In contradiction to a number of other authors (sample ref below), Gerrit Coddens, at France’s prestigious Ecole Poytechnique, asserts that:
2.2 Preliminary caveat: Spinors do not build a vector space
As we will see, spinors in $SU(2)$ do not build a vector space but a curved manifold. This is almost never clearly spelled out. A consequence of this is that physicists believe that the linearity of the Dirac equation (and the Schrödinger equation) implies the superposition principle in QM, which is wrong because the spinors are not building a vector space. In this respect Cartan stated that physicists are using spinors like vectors.
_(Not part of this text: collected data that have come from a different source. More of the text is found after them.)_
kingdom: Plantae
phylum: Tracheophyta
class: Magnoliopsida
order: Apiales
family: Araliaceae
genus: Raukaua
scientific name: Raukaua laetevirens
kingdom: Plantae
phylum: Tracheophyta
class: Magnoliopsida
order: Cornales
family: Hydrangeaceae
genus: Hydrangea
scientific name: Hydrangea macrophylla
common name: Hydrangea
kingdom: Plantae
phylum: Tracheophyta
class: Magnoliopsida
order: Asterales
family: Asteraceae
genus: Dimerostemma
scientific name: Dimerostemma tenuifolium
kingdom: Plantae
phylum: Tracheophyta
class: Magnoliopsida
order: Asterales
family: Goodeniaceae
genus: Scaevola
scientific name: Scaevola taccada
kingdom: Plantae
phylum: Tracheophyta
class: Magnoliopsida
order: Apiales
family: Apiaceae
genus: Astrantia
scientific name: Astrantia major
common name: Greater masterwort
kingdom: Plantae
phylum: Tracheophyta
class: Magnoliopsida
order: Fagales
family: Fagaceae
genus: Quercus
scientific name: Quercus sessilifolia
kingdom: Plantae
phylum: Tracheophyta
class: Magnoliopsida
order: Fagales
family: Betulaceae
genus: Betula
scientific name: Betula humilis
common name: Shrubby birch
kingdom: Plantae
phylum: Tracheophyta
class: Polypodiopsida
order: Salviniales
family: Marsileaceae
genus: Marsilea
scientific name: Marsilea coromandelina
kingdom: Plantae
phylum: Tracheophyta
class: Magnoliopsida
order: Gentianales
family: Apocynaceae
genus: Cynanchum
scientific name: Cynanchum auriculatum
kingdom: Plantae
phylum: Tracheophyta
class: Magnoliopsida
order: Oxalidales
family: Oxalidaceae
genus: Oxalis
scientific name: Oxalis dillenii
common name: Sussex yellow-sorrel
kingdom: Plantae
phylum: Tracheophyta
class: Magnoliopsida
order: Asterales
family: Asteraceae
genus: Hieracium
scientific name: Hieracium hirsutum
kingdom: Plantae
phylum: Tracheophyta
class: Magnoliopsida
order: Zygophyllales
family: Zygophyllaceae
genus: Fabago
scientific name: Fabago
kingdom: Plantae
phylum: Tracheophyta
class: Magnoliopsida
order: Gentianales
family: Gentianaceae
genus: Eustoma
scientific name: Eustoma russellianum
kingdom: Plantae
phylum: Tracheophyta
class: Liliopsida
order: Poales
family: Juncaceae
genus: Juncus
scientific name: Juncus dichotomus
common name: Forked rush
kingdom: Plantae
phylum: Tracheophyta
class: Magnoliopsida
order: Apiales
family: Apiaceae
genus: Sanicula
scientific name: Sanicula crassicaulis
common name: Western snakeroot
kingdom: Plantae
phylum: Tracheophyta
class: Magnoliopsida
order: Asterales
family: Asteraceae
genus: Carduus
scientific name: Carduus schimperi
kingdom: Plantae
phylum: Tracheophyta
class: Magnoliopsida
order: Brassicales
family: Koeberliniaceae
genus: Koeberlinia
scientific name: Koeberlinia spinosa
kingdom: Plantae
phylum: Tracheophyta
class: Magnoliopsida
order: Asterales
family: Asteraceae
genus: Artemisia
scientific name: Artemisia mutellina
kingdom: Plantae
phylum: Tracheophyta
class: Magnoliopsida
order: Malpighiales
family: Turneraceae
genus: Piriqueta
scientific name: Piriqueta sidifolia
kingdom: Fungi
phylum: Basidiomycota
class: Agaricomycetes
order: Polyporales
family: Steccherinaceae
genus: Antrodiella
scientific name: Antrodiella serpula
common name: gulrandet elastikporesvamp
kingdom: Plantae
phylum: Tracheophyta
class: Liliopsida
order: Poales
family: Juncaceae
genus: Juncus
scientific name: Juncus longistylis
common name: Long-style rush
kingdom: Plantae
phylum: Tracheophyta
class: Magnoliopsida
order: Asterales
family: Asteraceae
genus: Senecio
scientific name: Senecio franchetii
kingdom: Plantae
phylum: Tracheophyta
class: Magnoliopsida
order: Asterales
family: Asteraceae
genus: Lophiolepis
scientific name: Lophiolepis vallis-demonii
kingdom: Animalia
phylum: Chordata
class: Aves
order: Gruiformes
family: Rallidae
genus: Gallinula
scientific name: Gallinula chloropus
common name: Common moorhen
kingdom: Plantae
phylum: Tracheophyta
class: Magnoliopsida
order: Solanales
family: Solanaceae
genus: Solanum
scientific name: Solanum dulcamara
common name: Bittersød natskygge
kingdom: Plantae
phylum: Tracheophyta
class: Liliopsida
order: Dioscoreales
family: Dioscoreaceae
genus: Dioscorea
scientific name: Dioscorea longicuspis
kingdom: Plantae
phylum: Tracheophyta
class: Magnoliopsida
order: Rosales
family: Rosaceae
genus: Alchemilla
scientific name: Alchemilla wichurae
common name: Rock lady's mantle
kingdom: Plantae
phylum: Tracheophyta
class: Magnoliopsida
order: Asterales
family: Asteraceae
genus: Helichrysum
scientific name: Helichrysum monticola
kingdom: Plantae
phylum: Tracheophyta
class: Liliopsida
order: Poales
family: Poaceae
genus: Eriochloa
This confusion plays a major rôle in one of the meanest paradoxes of QM, viz. the double-slit experiment.
…in his recent preprint submitted to the HAL archives in March 2021: “The geometrical meaning of spinors as a key to make sense of quantum mechanics. 2021. ffhal-03175981” available through https://hal.archives-ouvertes.fr/hal-03175981/documenthttps://hal.archives-ouvertes.fr/hal-03175981 (where the download button refers to it, confusingly, as Spinors and Dirac 4.pdf) . The same view has been developed via an earlier and perhaps better-known paper “Spinors for everyone” (accessible in browsers) and his seductively-titled book published in 2015 From Spinors To Quantum Mechanics.
Authors stating that spinors do form a vector space include Jean Hladik’s crystal clear “Spinors in Physics” Springer 1999 (p. 24), as well as the standard https://en.wikipedia.org/wiki/Spinor .
While attracted to Coddens’s stated promise to: " provide the reader with a perfect intuitive insight about what is going on behind the scenes of the spinor algebra" and also to "make sense of QM" I am loathe to spend time on what may be a mathematical statement at variance to conventional definitions.
My question is therefore “Do spinors in general form a vector space, or do they do so only in restricted cases?”